IOF na repatriação de exportações

IOF na repatriação de exportações

Marcos Neder, Carolina Secches e Telírio Saraiva*

23 de março de 2019 | 06h00

Carolina Secches, Marcos Neder e Telírio Saraiva. FOTOS: DIVULGAÇÃO

Como regra, exportações brasileiras não são tributáveis. Estão livres, por exemplo, do ICMS, ISS, IPI, PIS e da Cofins. O objetivo da desoneração é permitir condições de preço mais competitivas, estimulando a inserção das empresas nacionais no comercio exterior.

As exportações também não são oneradas pelo IOF Câmbio, imposto de reconhecida natureza extrafiscal. A alíquota do IOF é reduzida a zero nas operações de câmbio relativas ao ingresso no país de receitas de exportação de bens e serviços.

No último dezembro, a Receita Federal publicou a Solução de Consulta 246/2018, sustentando que o caixa de uma operação de exportação recebido diretamente em conta no exterior estaria sujeito ao IOF Câmbio à alíquota de 0,38% na sua posterior remessa ao Brasil. O Fisco justifica que, “após o recebimento dos recursos em conta mantida no exterior encerra-se o ciclo da exportação. Consequentemente, se em data posterior ao depósito o exportador decide remeter os recursos ao Brasil, este envio de moeda não fará parte de um processo de exportação e estará sujeito à alíquota de 0,38%”.
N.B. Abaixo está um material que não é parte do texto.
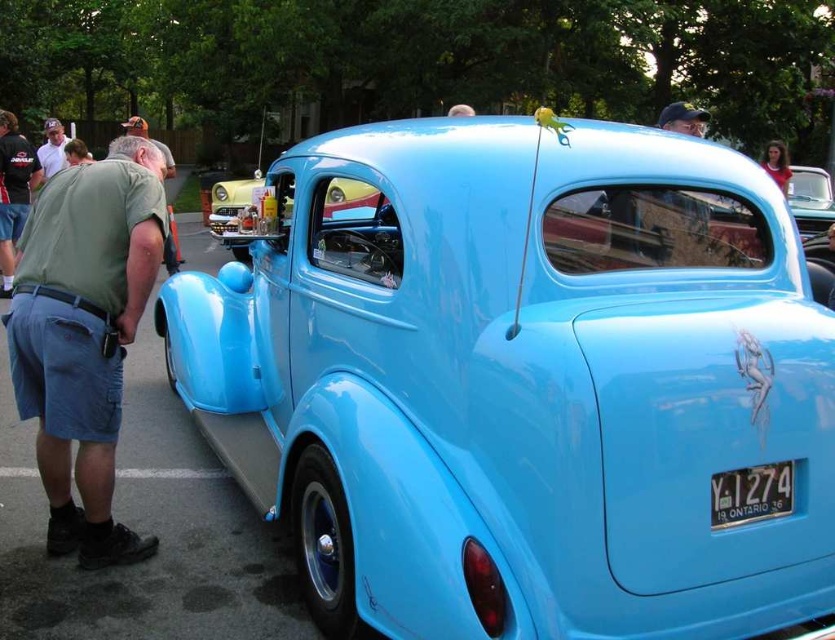
Can you confirm if green cotton shirt at left is positioned to the right of black metal/license plate at lower right?

Incorrect, green cotton shirt at left is not on the right side of black metal/license plate at lower right.

Describe the element at coordinates (84, 333) in the screenshot. I see `green cotton shirt at left` at that location.

Locate an element on the screen. The width and height of the screenshot is (835, 640). green cotton shirt at left is located at coordinates (84, 333).

Is green cotton shirt at left wider than matte black cap at upper center?

No.

Is green cotton shirt at left in front of matte black cap at upper center?

Yes, green cotton shirt at left is in front of matte black cap at upper center.

You are a GUI agent. You are given a task and a screenshot of the screen. Output one action in this format:
    pyautogui.click(x=<x>, y=<y>)
    Task: Click on the green cotton shirt at left
    The width and height of the screenshot is (835, 640).
    Given the screenshot: What is the action you would take?
    pyautogui.click(x=84, y=333)

This screenshot has height=640, width=835. What do you see at coordinates (52, 148) in the screenshot? I see `matte green shirt at upper left` at bounding box center [52, 148].

Locate an element on the screen. matte green shirt at upper left is located at coordinates (x=52, y=148).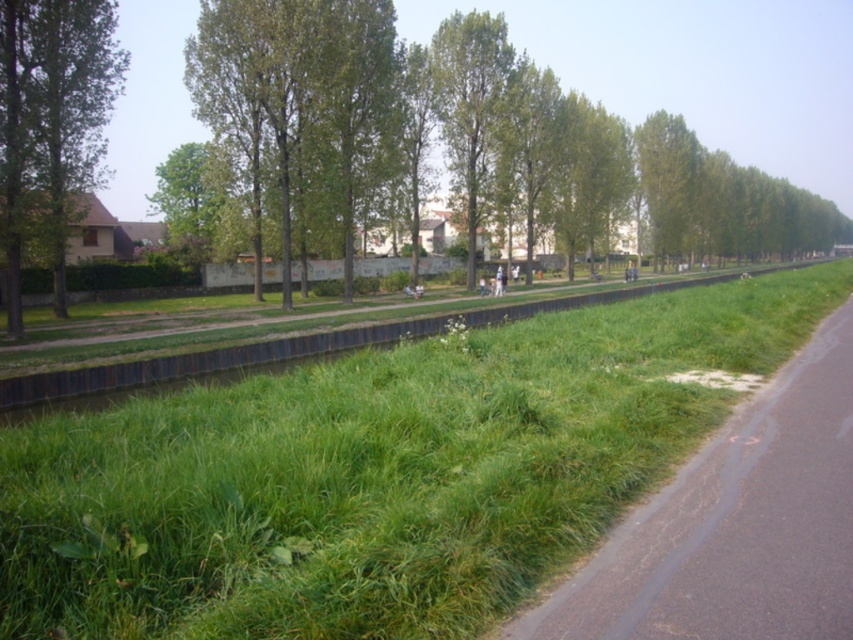
You are standing on the paved path and want to walk to the green grass at center. Which direction should you go relative to the green leafy tree at upper left?

The green grass at center is positioned under the green leafy tree at upper left, so you should walk towards the base of the green leafy tree at upper left to reach the green grass at center.

You are standing on the paved path and want to determine which object is shorter between the green grass at lower right and the green leafy tree at upper left. Based on the scene, which one is shorter?

The green grass at lower right is shorter than the green leafy tree at upper left.

You are a gardener who needs to mow the green grass at center and trim the green leafy tree at upper left. Which task should you tackle first if you want to start with the shorter one?

The green grass at center is shorter than the green leafy tree at upper left, so you should mow the green grass at center first.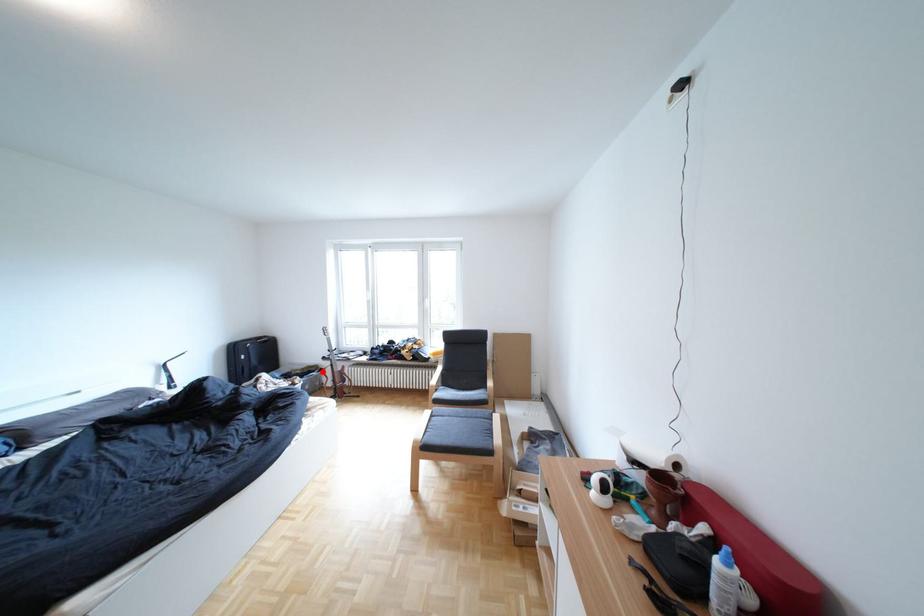
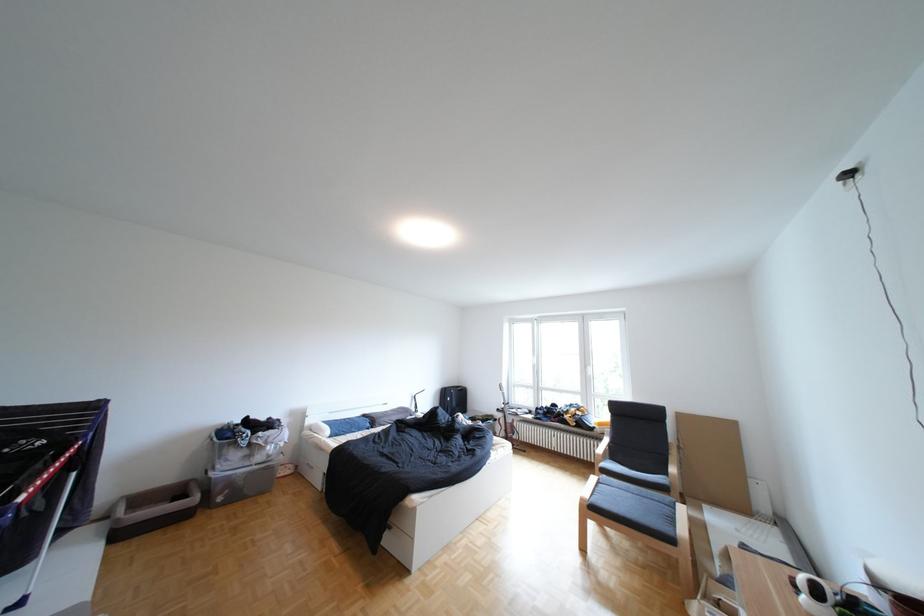
Question: I am providing you with two images of the same scene from different viewpoints. Given a red point in image1, look at the same physical point in image2. Is it:

Choices:
 (A) Closer to the viewpoint
 (B) Farther from the viewpoint

Answer: (B)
Essa interpretação da Fazenda foi o suficiente para tirar o sono dos exportadores brasileiros e inaugurar um debate que extrapola a esfera tributária. O efeito para os contribuintes foi imediato. Logo após digerir o texto da Solução de Consulta, publicada em meio às festividades de fim de ano, os bancos agora estão comunicando seus clientes exportadores sobre o IOF Câmbio.

O assunto tem sido recebido com surpresa. Até dezembro de 2018, praticamente todas as instituições financeiras e contribuintes entendiam que essas operações teriam natureza de recebimento de recursos de exportação, sem o recolhimento do IOF, e assim eram reportadas ao Banco Central. Essa prática decorria da lógica interpretação de que uma receita de exportação não tem a sua natureza desvirtuada pelo simples fato de transitar por conta bancária no exterior.
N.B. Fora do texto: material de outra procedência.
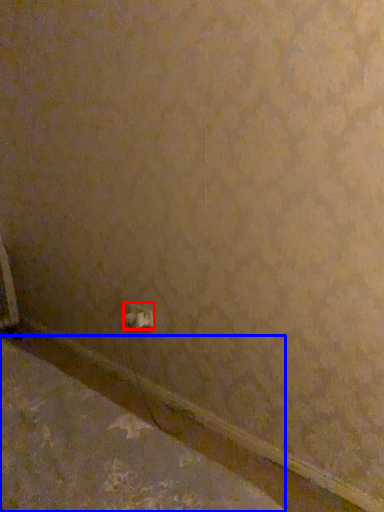
Question: Among these objects, which one is farthest to the camera, power plugs and sockets (highlighted by a red box) or concrete (highlighted by a blue box)?

Choices:
 (A) power plugs and sockets
 (B) concrete

Answer: (A)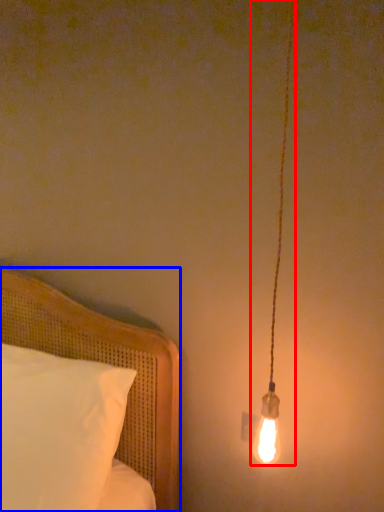
Question: Which object appears closest to the camera in this image, lamp (highlighted by a red box) or bed (highlighted by a blue box)?

Choices:
 (A) lamp
 (B) bed

Answer: (A)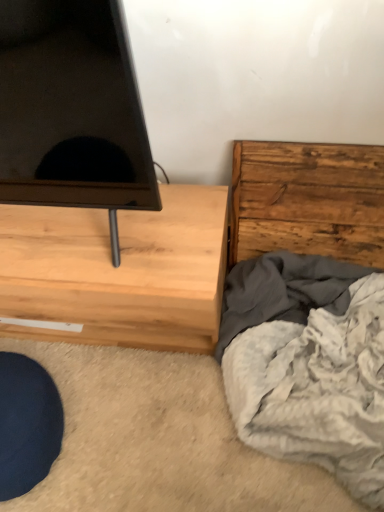
Question: Would you say light wood chest of drawers at left, acting as the 1th chest of drawers starting from the left, is to the left or to the right of rustic wood chest of drawers at right, which is the 2th chest of drawers in left-to-right order, in the picture?

Choices:
 (A) left
 (B) right

Answer: (A)

Question: From the image's perspective, is light wood chest of drawers at left, acting as the 1th chest of drawers starting from the left, located above or below rustic wood chest of drawers at right, which is the 2th chest of drawers in left-to-right order?

Choices:
 (A) above
 (B) below

Answer: (B)

Question: Estimate the real-world distances between objects in this image. Which object is farther from the light wood chest of drawers at left, acting as the 1th chest of drawers starting from the left?

Choices:
 (A) rustic wood chest of drawers at right, which is the 2th chest of drawers in left-to-right order
 (B) soft gray blanket at lower right

Answer: (A)

Question: Which is nearer to the rustic wood chest of drawers at right, which is the 2th chest of drawers in left-to-right order?

Choices:
 (A) soft gray blanket at lower right
 (B) light wood chest of drawers at left, acting as the 1th chest of drawers starting from the left

Answer: (A)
Aliás, o recebimento de recursos de exportação em contas no exterior é uma rotina comum entre os exportadores brasileiros. A Lei 11.371/06 expressamente autoriza a manutenção de contas no exterior para recebimento de recursos oriundos de exportação, impondo controles e restrições específicos para a sua utilização, justamente em função da sua natureza como “conta de exportação”. Ademais, até recentemente, os exportadores eram obrigados a preencher a Derex – Declaração sobre a Utilização dos Recursos em Moeda Estrangeira Decorrentes do Recebimento de Exportações, sendo possível à Receita Federal confirmar que os recursos de exportação recebidos no exterior e depois ingressados no País eram de fato receitas de exportação.

Porém, agora é como se o Fisco dissesse que os valores recebidos nessas contas não são mais de exportação, ainda que a legislação brasileira – Lei 11.371/06 – expressamente autorize e regule essa prática. Vale questionar: com apoio na Solução de Consulta 246, é possível concluir que as restrições impostas pela Lei 11.371/06 à subsequente utilização desses recursos (como, por exemplo, na concessão de empréstimos) não são mais aplicáveis?
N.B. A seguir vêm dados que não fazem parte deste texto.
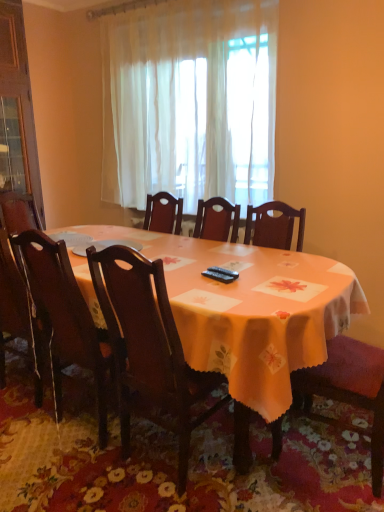
Question: Is white sheer curtain at center shorter than wooden chair at right, which is counted as the third chair, starting from the left?

Choices:
 (A) no
 (B) yes

Answer: (A)

Question: Is white sheer curtain at center far away from wooden chair at right, which is counted as the third chair, starting from the left?

Choices:
 (A) yes
 (B) no

Answer: (A)

Question: Does white sheer curtain at center come behind wooden chair at right, which is counted as the third chair, starting from the left?

Choices:
 (A) no
 (B) yes

Answer: (B)

Question: Is white sheer curtain at center turned away from wooden chair at right, which is counted as the third chair, starting from the left?

Choices:
 (A) no
 (B) yes

Answer: (A)

Question: Is white sheer curtain at center thinner than wooden chair at right, the first chair when ordered from right to left?

Choices:
 (A) yes
 (B) no

Answer: (A)

Question: Is white sheer curtain at center facing towards wooden chair at right, which is counted as the third chair, starting from the left?

Choices:
 (A) yes
 (B) no

Answer: (B)

Question: Considering the relative sizes of wooden chair at right, which is counted as the third chair, starting from the left, and white sheer curtain at center in the image provided, is wooden chair at right, which is counted as the third chair, starting from the left, thinner than white sheer curtain at center?

Choices:
 (A) no
 (B) yes

Answer: (A)

Question: Is wooden chair at right, which is counted as the third chair, starting from the left, positioned in front of white sheer curtain at center?

Choices:
 (A) no
 (B) yes

Answer: (B)

Question: Is wooden chair at right, the first chair when ordered from right to left, not close to white sheer curtain at center?

Choices:
 (A) yes
 (B) no

Answer: (A)

Question: Considering the relative sizes of wooden chair at right, which is counted as the third chair, starting from the left, and white sheer curtain at center in the image provided, is wooden chair at right, which is counted as the third chair, starting from the left, shorter than white sheer curtain at center?

Choices:
 (A) yes
 (B) no

Answer: (A)

Question: Would you say wooden chair at right, the first chair when ordered from right to left, contains white sheer curtain at center?

Choices:
 (A) yes
 (B) no

Answer: (B)

Question: Considering the relative sizes of wooden chair at right, which is counted as the third chair, starting from the left, and white sheer curtain at center in the image provided, is wooden chair at right, which is counted as the third chair, starting from the left, wider than white sheer curtain at center?

Choices:
 (A) yes
 (B) no

Answer: (A)

Question: Is the depth of wooden chair at right, the first chair when ordered from right to left, less than that of orange fabric table at center?

Choices:
 (A) yes
 (B) no

Answer: (B)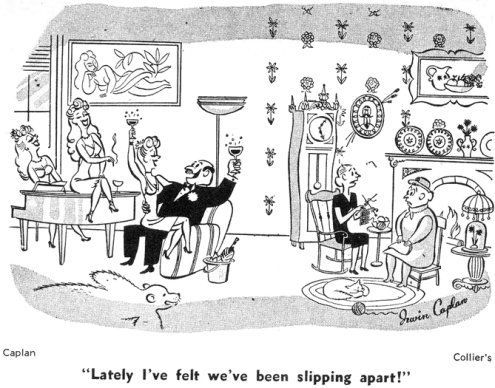
Where is `grandfather clock`? The width and height of the screenshot is (495, 388). grandfather clock is located at coordinates (316, 152).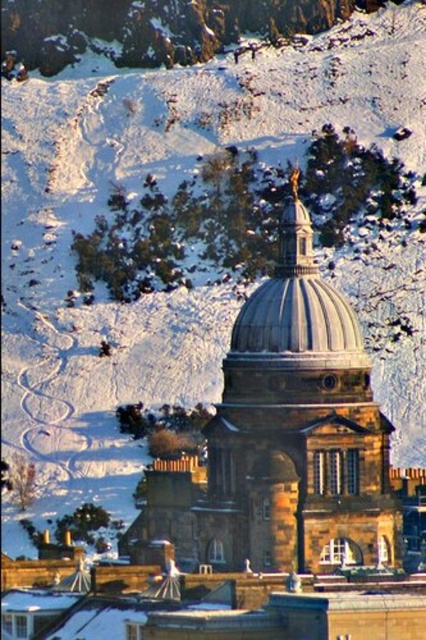
Question: Does smooth stone dome at center appear on the left side of shiny silver dome at center?

Choices:
 (A) yes
 (B) no

Answer: (A)

Question: Can you confirm if smooth stone dome at center is positioned to the left of shiny silver dome at center?

Choices:
 (A) no
 (B) yes

Answer: (B)

Question: Among these points, which one is nearest to the camera?

Choices:
 (A) pyautogui.click(x=288, y=275)
 (B) pyautogui.click(x=279, y=566)

Answer: (B)

Question: Is smooth stone dome at center to the left of shiny silver dome at center from the viewer's perspective?

Choices:
 (A) no
 (B) yes

Answer: (B)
A lógica da Receita Federal é difícil de acompanhar. Por definição, exportar significa remeter algo do país para o exterior. A forma como o produto financeiro de uma exportação é recebida pelo exportador não desconstitui o fato de que algo foi exportado e em contrapartida foram auferidas receitas de exportação.

Mais do que isso, a Solução de Consulta 246/2018 viola a legislação do IOF, que impõe como única condição para a aplicação da alíquota zero que as operações de câmbio sejam relativas a receitas de exportação. A Receita Federal, no entanto, foi além. Trouxe uma condição nova: o recurso deve ingressar no país dentro do “ciclo da exportação “.

Além de introduzir uma restrição temporal não prevista em Lei, a Solução não explica qual o conceito de “ciclo da exportação”. Os recursos devem ser remetidos ao Brasil no mesmo dia? No dia seguinte? A rigor, a aplicação da Solução de Consulta permitiria que uma simples diferença de fuso horário fosse suficiente para que uma receita de exportação deixasse de ser entendida como tal, ensejando a sua tributação pelo IOF Câmbio.

Em momento de retomada da economia, a Solução de Consulta 246 surge como um balde de água fria para as exportadoras. O que se vê é um retrocesso na interpretação de uma prática empresarial comum, tendo como consequência a indevida cobrança do IOF e oneração das exportações brasileiras.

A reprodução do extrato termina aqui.